> MATERIAL SUPPLIED
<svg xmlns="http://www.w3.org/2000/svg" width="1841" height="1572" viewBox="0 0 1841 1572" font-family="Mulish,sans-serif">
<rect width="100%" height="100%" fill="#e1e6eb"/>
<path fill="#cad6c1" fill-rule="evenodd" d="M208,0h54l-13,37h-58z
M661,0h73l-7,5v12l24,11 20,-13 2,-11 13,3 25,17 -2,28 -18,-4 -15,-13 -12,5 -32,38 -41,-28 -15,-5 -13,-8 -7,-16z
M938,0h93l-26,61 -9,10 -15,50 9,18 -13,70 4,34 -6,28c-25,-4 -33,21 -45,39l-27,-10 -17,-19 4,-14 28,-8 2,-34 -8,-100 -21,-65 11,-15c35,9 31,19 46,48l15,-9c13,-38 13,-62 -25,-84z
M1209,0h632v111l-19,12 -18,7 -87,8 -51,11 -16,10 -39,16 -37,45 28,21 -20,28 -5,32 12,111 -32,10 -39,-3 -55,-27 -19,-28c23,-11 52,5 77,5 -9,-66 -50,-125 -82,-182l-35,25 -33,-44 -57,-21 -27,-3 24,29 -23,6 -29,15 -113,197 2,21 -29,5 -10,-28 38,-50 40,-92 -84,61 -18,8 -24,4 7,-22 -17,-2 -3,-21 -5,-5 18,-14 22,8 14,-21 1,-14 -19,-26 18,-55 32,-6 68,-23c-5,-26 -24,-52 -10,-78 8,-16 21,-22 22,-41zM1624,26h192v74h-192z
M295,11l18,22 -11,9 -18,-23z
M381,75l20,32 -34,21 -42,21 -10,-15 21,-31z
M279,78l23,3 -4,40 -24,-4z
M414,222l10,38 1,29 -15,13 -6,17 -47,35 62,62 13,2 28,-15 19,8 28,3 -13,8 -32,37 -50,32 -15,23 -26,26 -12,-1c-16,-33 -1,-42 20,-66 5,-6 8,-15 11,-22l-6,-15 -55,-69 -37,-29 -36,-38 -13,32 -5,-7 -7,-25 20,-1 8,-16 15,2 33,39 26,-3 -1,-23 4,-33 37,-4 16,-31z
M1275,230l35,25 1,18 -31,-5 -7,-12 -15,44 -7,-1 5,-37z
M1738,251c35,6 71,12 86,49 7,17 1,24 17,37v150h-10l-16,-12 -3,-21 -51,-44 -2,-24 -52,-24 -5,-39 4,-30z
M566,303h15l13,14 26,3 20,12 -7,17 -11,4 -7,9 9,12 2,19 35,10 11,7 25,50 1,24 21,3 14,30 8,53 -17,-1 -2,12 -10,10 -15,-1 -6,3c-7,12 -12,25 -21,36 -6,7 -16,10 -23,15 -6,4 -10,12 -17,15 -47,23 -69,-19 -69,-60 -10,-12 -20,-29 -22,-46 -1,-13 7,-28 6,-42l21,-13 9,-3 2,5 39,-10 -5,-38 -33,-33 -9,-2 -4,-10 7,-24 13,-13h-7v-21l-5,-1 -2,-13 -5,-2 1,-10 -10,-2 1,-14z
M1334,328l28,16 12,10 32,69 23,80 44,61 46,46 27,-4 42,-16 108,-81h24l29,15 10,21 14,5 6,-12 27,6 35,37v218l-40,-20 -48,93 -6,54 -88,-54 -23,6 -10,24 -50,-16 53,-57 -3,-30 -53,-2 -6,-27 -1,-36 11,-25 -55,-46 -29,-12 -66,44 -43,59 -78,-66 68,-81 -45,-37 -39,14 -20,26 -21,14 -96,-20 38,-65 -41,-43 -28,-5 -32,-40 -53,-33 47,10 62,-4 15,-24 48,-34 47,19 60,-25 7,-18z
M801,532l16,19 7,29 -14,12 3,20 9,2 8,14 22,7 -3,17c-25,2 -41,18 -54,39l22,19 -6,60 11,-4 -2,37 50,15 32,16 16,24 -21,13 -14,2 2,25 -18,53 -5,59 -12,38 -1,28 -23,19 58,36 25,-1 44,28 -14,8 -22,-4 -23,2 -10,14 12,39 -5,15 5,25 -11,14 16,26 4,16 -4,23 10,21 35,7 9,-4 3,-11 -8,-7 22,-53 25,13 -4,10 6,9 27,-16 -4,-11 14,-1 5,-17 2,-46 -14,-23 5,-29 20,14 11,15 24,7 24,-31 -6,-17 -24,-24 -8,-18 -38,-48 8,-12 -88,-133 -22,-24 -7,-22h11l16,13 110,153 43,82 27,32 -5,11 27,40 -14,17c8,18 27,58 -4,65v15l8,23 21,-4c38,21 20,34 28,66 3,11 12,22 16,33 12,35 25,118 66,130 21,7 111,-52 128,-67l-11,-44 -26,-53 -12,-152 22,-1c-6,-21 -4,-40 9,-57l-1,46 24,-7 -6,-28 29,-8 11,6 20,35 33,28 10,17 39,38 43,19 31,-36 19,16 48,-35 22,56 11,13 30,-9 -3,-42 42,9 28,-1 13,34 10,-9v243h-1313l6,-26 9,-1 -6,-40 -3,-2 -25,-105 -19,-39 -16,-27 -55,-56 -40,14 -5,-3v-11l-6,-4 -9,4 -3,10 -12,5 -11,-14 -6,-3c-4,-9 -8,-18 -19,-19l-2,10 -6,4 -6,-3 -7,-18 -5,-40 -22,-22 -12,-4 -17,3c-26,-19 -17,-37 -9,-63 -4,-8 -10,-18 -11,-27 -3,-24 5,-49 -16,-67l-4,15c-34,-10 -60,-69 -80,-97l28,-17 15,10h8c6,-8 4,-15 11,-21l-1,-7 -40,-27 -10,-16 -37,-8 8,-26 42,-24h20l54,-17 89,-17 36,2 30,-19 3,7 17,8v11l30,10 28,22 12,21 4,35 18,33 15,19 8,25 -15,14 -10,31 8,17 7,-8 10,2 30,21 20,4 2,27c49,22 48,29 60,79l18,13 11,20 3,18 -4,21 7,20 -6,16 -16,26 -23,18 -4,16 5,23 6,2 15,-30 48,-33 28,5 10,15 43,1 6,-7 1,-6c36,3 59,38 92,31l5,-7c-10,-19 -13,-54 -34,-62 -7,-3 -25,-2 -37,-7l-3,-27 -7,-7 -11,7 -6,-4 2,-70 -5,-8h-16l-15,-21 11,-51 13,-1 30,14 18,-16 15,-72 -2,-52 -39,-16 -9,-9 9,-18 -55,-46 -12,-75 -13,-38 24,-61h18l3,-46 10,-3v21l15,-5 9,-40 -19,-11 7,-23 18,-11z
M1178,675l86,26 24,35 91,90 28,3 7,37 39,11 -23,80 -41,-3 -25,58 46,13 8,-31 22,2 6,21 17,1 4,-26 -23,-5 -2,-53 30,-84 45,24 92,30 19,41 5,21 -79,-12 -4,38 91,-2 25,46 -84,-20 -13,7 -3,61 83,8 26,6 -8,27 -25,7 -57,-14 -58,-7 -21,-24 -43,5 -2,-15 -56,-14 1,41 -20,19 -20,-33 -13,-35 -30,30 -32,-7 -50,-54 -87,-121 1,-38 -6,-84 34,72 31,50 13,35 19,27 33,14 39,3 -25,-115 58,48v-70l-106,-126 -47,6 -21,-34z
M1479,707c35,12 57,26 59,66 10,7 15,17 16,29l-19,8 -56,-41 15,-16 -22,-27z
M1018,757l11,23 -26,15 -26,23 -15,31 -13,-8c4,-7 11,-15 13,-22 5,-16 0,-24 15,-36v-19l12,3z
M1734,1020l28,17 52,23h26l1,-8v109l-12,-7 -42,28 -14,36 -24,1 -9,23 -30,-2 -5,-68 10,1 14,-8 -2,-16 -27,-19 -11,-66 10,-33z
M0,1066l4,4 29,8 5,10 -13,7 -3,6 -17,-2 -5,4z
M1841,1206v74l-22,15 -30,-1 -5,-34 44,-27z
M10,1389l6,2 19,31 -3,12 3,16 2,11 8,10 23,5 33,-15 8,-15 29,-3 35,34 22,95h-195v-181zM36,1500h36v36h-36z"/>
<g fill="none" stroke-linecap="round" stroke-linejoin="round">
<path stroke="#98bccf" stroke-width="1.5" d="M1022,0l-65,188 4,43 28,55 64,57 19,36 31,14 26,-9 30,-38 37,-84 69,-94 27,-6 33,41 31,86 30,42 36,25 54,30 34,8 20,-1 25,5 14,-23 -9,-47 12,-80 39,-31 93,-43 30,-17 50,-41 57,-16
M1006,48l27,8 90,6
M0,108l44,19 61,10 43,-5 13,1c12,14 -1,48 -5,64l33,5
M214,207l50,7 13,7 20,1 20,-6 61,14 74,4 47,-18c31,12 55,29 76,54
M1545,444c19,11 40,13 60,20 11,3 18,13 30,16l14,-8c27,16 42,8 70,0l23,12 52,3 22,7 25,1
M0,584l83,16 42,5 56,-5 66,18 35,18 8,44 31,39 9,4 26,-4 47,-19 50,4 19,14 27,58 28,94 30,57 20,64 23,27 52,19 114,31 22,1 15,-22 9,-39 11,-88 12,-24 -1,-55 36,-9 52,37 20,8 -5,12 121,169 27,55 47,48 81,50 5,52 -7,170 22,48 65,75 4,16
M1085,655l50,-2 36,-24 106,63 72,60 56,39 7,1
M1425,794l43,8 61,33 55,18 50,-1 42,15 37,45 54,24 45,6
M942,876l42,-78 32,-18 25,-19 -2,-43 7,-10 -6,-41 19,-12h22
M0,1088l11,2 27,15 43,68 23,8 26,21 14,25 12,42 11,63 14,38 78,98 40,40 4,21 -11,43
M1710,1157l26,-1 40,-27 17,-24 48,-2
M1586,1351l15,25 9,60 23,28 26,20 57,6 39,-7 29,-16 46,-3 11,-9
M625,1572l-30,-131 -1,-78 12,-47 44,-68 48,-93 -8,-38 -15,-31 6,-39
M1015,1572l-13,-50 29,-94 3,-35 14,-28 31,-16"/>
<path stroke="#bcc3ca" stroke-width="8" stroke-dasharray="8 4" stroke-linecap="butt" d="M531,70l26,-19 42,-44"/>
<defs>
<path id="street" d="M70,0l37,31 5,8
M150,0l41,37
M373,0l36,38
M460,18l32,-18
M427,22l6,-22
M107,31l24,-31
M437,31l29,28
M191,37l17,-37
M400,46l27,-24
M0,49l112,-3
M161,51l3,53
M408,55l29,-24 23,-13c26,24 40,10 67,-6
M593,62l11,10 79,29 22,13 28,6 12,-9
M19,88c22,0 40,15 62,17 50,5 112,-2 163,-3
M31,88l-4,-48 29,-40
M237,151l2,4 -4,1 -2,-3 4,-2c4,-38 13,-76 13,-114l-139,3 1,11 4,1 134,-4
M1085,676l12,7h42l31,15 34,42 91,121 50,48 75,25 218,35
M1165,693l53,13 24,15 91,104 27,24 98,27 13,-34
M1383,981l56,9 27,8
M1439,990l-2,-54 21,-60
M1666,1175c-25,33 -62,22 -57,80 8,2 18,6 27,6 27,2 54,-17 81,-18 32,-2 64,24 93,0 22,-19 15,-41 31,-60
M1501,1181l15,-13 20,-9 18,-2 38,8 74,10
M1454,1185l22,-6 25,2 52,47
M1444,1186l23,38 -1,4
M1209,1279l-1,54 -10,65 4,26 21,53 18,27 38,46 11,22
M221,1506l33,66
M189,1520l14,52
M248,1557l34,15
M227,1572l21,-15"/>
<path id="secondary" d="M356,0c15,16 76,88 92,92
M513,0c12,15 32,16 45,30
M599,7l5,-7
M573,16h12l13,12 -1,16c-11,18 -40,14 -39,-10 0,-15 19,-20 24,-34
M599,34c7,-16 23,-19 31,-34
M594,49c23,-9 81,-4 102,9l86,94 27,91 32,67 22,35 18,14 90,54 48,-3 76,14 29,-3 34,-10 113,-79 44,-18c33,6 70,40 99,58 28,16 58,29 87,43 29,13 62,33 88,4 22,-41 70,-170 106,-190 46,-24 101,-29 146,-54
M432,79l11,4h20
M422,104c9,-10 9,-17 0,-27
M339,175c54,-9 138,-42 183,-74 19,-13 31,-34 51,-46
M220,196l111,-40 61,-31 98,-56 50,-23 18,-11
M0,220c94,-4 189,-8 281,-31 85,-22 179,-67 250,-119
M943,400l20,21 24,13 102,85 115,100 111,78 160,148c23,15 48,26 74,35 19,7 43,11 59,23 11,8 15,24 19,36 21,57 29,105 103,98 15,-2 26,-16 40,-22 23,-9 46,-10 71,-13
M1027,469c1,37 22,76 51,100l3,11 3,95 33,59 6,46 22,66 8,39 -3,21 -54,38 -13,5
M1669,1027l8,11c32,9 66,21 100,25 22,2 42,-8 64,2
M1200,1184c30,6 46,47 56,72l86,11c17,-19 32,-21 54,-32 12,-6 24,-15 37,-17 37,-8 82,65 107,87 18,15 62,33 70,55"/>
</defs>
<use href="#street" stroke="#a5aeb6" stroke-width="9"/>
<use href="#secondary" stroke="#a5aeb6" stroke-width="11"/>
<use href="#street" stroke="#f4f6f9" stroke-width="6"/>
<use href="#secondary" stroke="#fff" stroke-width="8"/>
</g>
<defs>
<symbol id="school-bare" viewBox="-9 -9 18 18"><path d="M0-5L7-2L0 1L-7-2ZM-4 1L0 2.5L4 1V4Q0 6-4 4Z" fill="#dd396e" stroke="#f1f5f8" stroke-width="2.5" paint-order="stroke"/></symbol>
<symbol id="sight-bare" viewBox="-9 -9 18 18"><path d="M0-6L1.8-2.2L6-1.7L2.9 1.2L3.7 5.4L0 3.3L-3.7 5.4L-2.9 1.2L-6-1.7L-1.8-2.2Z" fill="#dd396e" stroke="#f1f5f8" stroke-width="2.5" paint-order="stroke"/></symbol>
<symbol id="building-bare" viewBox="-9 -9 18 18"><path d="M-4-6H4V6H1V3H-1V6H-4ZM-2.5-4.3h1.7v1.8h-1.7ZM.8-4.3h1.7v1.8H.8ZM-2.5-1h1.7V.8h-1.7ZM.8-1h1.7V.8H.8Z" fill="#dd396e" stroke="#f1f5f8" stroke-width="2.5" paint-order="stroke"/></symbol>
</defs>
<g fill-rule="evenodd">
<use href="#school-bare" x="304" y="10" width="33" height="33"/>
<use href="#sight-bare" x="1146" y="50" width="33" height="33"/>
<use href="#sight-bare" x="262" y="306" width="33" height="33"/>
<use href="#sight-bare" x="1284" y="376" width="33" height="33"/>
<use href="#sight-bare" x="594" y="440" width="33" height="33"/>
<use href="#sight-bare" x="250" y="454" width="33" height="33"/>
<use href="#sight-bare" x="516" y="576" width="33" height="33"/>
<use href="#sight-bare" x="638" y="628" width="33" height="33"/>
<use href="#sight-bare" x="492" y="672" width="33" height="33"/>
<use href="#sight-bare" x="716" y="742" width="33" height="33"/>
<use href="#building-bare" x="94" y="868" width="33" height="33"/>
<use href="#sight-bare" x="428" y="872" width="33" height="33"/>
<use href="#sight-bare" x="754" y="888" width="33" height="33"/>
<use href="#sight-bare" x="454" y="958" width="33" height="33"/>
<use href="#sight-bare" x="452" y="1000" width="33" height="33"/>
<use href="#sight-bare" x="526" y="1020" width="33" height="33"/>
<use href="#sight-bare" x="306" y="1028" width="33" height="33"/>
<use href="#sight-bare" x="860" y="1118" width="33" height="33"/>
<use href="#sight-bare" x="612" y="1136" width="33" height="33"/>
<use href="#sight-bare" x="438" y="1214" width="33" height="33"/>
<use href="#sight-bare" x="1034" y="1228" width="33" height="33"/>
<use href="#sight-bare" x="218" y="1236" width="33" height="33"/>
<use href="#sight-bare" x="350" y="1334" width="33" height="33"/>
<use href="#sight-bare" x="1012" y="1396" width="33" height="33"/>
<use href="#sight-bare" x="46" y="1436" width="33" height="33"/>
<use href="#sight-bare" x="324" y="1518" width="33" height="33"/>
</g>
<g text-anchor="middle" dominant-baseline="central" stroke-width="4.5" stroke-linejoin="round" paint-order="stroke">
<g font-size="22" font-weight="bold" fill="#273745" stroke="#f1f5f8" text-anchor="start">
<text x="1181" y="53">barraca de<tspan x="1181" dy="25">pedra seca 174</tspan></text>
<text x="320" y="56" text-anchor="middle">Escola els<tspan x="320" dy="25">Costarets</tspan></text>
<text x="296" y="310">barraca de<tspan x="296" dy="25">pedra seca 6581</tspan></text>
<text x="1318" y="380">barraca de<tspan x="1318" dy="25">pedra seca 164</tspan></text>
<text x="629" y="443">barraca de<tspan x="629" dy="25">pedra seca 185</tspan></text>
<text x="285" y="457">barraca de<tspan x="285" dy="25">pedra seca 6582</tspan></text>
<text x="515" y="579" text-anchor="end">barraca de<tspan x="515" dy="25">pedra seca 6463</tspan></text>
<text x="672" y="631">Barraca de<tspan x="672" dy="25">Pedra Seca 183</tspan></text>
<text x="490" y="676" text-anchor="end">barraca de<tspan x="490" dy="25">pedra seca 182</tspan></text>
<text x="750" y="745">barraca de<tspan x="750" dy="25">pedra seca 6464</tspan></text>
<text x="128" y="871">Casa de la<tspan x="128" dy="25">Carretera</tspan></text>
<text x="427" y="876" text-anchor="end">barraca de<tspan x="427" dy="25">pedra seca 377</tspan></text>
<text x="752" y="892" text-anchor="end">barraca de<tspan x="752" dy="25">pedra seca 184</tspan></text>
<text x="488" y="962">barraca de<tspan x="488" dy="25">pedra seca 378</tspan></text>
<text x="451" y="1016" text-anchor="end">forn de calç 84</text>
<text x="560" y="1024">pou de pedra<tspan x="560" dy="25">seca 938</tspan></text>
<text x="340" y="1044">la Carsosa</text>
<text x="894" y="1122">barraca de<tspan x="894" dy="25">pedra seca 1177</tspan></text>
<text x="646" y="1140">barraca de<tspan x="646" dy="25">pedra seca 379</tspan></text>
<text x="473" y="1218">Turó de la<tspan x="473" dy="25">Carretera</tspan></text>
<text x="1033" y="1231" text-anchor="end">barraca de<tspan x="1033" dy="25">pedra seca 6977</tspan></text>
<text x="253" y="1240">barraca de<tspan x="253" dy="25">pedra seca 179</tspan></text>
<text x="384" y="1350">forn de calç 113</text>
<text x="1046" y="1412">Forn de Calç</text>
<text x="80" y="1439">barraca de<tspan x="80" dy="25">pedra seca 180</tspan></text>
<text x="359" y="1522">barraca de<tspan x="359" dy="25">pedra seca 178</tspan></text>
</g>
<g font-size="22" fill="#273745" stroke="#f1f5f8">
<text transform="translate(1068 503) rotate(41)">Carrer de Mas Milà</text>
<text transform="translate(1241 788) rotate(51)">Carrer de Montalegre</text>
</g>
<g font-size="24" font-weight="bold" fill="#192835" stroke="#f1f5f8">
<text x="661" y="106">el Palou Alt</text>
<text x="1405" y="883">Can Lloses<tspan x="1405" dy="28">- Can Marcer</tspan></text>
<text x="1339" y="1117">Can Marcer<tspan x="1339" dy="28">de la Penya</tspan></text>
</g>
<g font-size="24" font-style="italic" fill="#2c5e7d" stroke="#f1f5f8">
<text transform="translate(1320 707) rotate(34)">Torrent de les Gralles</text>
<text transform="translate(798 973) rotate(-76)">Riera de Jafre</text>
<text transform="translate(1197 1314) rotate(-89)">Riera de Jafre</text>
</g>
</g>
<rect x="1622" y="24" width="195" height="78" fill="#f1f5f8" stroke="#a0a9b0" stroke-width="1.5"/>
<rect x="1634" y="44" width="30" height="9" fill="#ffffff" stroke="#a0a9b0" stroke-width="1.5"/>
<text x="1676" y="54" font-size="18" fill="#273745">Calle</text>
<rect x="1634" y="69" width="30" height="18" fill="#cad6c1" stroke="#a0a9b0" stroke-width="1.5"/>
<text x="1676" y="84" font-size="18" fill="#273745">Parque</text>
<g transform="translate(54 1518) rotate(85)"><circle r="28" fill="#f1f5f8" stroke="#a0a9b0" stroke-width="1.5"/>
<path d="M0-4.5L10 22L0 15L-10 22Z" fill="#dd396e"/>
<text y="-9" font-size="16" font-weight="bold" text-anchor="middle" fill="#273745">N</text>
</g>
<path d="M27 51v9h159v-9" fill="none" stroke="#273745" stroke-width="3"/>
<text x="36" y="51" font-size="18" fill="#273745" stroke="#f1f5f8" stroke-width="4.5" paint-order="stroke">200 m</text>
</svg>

> ACTIVITY
Scan the data above and report each line in which "linejoin" is present.

> OUTPUT FOR THIS TASK
<g fill="none" stroke-linecap="round" stroke-linejoin="round">
<g text-anchor="middle" dominant-baseline="central" stroke-width="4.5" stroke-linejoin="round" paint-order="stroke">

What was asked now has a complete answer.